▶ _Job_
Repeat exactly the lines from the start of the material below up to and including the "fx_px: 1613" line.

▶ _Material for this exercise_

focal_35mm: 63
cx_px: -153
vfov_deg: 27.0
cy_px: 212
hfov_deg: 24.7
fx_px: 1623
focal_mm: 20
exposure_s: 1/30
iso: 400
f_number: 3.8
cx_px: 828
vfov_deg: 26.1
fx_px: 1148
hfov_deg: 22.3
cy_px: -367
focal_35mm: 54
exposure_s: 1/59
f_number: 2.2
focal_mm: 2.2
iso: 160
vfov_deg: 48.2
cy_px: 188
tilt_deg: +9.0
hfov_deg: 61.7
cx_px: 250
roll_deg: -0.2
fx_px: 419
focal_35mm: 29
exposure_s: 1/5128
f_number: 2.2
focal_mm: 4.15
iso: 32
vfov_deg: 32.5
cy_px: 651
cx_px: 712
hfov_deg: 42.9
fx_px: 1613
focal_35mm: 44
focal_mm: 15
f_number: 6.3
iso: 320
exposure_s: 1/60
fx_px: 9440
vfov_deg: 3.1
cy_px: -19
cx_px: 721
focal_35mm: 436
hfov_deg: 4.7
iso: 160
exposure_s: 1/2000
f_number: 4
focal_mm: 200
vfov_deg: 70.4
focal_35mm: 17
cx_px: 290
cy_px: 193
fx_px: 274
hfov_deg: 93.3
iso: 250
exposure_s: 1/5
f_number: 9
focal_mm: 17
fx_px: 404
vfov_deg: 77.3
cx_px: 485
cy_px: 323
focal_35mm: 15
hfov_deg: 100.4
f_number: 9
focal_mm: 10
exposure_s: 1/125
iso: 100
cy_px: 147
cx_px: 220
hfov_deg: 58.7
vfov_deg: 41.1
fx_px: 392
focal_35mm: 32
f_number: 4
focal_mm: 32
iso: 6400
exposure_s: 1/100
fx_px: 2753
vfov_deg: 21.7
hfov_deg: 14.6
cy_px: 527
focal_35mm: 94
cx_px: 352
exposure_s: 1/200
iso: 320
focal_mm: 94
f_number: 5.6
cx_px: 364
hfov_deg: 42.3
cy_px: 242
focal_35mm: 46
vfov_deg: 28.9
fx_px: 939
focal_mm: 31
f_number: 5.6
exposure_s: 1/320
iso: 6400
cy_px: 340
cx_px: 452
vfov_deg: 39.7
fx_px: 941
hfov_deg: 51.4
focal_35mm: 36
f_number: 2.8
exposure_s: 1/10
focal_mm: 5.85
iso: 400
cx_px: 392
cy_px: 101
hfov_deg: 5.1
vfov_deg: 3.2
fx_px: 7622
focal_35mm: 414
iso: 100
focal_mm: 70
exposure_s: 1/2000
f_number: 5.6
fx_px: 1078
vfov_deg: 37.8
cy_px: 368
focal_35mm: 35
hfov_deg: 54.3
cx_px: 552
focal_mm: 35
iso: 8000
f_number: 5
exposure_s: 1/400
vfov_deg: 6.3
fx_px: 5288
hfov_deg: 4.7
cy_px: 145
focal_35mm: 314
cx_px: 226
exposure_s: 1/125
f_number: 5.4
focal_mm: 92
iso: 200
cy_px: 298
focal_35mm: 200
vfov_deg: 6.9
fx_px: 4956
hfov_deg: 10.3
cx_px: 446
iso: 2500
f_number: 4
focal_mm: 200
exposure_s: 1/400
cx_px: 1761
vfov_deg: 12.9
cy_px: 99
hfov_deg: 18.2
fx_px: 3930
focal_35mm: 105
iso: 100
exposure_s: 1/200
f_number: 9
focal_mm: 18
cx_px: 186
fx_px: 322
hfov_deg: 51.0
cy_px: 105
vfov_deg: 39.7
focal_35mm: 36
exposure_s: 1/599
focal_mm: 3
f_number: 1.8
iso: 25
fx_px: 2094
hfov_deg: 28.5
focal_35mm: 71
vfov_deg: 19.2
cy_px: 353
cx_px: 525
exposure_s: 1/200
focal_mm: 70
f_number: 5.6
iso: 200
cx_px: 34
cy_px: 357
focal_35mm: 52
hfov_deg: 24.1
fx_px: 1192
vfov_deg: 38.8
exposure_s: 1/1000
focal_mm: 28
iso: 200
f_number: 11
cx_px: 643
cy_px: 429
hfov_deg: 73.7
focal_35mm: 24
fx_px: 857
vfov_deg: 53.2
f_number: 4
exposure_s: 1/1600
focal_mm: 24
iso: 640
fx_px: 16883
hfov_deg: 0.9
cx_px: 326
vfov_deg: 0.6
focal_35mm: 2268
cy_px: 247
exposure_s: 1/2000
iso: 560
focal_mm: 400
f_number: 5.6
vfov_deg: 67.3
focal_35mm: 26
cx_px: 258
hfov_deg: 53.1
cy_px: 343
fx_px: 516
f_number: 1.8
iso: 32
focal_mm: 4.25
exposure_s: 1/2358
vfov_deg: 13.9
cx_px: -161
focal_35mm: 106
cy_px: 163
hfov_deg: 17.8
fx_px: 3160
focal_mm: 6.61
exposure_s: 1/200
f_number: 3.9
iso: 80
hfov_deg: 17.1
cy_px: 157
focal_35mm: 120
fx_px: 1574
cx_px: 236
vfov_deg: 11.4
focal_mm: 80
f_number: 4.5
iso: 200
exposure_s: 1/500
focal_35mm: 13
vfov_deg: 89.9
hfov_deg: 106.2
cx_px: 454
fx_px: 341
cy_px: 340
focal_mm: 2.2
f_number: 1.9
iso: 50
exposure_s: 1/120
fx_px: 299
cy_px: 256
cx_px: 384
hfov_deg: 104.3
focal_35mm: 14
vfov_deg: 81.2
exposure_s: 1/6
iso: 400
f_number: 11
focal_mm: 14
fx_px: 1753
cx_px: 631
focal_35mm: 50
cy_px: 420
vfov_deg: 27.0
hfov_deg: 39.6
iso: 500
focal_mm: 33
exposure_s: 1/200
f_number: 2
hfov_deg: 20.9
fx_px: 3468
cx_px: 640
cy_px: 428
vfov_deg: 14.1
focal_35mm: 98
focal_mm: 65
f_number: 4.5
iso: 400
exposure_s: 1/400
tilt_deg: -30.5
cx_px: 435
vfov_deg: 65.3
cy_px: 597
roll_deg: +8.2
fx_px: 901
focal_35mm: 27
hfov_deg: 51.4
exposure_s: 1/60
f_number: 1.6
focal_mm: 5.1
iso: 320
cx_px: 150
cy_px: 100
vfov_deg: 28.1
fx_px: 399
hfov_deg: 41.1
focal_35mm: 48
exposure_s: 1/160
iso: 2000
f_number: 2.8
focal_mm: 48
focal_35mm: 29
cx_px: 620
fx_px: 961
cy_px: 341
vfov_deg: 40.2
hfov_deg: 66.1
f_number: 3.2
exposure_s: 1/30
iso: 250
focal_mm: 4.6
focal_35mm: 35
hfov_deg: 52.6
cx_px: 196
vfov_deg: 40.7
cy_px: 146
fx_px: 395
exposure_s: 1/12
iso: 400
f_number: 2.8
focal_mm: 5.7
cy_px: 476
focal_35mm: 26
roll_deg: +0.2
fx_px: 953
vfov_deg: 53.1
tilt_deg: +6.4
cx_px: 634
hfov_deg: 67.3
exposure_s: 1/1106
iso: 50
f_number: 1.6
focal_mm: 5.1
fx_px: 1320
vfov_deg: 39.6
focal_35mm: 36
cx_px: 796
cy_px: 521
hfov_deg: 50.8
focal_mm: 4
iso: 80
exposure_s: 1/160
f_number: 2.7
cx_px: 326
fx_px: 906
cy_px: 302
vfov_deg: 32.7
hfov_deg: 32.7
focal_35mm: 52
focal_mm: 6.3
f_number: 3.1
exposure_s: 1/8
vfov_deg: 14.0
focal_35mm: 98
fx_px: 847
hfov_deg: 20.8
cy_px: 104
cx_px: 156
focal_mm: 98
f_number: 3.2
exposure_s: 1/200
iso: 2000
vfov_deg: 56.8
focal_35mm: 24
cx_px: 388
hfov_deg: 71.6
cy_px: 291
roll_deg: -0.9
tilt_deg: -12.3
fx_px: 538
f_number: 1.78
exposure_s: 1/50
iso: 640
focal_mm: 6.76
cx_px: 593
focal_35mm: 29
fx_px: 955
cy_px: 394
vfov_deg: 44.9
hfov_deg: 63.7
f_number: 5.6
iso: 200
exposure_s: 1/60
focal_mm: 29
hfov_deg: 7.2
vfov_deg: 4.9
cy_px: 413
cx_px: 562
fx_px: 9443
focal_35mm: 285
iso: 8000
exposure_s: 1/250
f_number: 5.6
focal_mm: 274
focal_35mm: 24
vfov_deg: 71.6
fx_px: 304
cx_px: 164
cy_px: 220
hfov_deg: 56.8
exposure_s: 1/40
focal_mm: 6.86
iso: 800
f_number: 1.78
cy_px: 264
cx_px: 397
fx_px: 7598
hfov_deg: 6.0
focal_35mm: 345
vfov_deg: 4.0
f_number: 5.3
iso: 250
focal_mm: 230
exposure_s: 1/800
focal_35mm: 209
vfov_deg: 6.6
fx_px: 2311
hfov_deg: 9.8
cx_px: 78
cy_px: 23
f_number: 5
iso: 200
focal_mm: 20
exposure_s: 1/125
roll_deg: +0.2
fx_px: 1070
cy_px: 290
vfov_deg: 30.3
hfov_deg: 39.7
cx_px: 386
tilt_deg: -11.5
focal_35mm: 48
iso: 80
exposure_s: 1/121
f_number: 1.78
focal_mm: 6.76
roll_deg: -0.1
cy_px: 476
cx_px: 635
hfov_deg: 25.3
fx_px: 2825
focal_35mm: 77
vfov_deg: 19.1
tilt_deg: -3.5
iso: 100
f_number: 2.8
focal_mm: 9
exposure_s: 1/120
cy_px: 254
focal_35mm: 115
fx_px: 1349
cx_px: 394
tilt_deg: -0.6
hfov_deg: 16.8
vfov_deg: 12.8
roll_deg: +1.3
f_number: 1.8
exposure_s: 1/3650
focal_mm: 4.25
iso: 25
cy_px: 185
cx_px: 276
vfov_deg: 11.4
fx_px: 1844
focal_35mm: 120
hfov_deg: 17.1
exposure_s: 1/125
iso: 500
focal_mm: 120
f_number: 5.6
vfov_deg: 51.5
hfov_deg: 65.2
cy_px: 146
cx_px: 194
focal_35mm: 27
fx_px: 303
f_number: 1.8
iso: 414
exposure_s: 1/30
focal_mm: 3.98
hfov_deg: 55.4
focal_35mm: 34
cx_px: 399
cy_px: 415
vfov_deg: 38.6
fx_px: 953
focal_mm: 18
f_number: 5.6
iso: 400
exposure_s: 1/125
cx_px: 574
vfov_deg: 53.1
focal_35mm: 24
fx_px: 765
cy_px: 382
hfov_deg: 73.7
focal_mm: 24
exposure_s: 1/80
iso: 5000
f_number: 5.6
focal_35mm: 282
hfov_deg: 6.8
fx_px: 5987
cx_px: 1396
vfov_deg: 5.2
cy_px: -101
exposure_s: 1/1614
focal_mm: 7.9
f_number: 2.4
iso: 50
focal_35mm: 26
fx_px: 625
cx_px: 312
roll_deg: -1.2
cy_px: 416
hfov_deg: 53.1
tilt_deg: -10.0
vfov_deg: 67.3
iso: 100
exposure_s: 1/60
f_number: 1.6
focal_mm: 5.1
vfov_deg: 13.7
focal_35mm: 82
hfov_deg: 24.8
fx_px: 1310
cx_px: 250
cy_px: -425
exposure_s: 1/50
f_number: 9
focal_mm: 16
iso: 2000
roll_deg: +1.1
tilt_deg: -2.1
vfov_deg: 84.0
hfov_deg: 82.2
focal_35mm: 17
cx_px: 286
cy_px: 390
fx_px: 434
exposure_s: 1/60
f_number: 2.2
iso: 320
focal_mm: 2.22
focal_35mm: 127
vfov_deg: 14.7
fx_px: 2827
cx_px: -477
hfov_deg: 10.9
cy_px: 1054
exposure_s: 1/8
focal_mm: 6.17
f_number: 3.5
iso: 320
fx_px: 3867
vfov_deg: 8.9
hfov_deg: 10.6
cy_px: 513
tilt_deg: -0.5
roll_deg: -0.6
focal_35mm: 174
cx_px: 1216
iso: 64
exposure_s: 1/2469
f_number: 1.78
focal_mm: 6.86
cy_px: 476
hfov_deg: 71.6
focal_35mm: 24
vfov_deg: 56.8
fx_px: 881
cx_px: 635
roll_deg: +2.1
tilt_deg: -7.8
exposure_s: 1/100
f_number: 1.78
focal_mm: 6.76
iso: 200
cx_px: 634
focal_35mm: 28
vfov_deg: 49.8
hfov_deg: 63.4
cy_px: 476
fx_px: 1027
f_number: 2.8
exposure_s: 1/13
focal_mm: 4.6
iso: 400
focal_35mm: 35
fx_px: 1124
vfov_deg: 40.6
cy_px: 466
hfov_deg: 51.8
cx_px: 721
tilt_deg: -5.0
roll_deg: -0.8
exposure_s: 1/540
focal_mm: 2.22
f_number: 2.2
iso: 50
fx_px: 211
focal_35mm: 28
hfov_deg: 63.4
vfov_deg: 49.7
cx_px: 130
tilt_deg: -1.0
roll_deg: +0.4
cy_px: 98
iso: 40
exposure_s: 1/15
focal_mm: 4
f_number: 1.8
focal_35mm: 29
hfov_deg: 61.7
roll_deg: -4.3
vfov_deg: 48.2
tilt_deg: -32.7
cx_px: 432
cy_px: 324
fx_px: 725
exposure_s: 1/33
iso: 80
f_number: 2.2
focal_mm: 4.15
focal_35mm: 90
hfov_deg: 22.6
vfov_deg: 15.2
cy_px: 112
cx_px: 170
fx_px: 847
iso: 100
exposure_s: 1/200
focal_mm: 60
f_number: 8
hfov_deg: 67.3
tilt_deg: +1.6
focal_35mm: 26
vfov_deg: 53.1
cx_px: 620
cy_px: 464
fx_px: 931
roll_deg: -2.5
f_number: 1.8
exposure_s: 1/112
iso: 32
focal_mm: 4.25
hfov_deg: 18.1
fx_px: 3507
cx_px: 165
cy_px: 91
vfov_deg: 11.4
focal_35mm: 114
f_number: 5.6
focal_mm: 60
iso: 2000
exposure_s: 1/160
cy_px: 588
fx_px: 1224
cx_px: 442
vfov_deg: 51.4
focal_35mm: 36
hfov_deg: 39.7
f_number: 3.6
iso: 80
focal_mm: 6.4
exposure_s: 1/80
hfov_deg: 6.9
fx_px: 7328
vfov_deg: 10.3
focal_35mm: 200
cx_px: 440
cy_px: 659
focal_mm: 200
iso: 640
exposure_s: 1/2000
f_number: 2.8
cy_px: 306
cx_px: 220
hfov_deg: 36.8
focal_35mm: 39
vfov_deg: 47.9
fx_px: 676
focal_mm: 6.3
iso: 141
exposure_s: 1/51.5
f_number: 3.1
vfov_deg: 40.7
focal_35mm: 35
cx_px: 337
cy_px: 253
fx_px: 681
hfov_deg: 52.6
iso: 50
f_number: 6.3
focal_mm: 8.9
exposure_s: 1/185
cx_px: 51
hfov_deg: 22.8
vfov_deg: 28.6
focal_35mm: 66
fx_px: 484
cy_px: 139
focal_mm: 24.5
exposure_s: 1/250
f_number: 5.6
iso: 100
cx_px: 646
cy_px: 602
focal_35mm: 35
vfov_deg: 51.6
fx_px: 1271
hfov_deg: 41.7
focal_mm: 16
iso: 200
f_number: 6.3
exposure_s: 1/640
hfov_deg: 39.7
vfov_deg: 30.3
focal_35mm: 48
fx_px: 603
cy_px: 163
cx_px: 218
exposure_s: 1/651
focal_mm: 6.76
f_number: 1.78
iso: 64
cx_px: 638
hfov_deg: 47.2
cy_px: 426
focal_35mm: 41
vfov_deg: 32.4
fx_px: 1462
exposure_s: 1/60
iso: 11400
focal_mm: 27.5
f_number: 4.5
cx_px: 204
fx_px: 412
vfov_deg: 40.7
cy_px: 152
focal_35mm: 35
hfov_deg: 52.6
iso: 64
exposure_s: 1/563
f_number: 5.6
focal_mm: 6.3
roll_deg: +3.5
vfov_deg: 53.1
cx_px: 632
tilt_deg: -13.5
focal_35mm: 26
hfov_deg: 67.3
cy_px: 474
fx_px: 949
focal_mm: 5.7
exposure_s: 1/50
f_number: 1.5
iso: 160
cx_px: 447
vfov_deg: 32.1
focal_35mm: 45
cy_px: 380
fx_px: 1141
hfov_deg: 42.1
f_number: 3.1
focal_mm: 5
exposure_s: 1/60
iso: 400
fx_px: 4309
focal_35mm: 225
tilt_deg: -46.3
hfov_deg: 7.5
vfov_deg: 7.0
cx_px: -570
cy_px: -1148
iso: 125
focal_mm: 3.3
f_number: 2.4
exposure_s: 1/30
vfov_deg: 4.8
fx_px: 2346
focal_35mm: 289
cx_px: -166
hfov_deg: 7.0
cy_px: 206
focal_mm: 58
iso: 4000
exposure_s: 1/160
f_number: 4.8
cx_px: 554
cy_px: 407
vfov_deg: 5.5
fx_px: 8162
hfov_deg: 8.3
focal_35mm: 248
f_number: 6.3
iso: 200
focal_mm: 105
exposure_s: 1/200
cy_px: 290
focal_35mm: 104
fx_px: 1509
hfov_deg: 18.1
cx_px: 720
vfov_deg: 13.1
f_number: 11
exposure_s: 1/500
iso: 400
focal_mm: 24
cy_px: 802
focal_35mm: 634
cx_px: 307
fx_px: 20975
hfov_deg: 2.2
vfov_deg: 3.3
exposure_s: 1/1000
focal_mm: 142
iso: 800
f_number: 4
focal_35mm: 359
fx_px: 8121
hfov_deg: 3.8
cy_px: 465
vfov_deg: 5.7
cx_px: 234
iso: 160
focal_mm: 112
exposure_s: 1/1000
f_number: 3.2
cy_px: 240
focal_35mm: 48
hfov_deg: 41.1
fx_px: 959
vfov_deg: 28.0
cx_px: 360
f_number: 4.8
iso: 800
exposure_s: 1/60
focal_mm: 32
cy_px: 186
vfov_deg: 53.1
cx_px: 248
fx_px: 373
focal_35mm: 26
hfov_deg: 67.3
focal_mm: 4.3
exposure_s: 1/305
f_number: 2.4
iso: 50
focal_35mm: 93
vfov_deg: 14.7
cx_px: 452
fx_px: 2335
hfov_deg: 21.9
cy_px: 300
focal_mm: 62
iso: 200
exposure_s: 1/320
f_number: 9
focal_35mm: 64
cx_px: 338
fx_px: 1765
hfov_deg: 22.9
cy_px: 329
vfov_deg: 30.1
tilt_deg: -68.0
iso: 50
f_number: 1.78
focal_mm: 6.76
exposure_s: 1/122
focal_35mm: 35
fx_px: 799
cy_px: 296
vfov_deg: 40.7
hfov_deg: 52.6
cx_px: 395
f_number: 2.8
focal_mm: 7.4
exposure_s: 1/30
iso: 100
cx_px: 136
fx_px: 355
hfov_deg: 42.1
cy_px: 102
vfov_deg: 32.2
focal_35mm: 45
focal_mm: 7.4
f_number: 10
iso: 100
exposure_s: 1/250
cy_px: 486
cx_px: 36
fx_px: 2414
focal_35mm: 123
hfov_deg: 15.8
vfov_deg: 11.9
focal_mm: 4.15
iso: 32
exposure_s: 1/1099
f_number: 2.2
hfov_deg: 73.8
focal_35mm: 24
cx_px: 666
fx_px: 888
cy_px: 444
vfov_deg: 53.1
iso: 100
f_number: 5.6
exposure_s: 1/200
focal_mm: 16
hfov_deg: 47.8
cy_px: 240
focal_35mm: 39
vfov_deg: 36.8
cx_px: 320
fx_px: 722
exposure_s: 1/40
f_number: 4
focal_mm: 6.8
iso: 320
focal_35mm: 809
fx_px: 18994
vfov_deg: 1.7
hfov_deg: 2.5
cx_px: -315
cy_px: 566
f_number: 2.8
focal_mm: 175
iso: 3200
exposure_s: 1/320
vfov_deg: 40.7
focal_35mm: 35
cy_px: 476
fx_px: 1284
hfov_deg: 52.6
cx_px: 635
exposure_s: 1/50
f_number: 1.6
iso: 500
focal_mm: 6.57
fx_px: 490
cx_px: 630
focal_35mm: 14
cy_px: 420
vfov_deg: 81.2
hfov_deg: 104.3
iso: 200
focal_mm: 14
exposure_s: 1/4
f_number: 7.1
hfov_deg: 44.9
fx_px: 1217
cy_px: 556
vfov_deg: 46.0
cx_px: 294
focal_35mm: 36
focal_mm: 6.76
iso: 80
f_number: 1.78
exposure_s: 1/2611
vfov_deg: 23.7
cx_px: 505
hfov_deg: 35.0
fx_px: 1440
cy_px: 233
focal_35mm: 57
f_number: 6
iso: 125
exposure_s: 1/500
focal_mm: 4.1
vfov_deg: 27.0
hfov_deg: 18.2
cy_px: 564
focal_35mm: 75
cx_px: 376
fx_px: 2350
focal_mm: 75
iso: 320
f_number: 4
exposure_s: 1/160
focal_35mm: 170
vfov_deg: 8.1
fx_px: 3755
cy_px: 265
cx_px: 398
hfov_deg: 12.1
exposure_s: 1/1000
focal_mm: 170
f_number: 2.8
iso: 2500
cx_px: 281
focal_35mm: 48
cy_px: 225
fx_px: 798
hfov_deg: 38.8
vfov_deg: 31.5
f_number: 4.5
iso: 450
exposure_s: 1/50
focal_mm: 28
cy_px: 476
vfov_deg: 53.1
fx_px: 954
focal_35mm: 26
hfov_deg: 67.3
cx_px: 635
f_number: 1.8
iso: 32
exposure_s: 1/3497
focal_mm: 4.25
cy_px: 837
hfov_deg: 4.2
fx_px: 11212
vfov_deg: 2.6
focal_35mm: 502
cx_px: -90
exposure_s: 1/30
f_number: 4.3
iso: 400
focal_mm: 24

▶ _Result below_
focal_35mm: 63
cx_px: -153
vfov_deg: 27.0
cy_px: 212
hfov_deg: 24.7
fx_px: 1623
focal_mm: 20
exposure_s: 1/30
iso: 400
f_number: 3.8
cx_px: 828
vfov_deg: 26.1
fx_px: 1148
hfov_deg: 22.3
cy_px: -367
focal_35mm: 54
exposure_s: 1/59
f_number: 2.2
focal_mm: 2.2
iso: 160
vfov_deg: 48.2
cy_px: 188
tilt_deg: +9.0
hfov_deg: 61.7
cx_px: 250
roll_deg: -0.2
fx_px: 419
focal_35mm: 29
exposure_s: 1/5128
f_number: 2.2
focal_mm: 4.15
iso: 32
vfov_deg: 32.5
cy_px: 651
cx_px: 712
hfov_deg: 42.9
fx_px: 1613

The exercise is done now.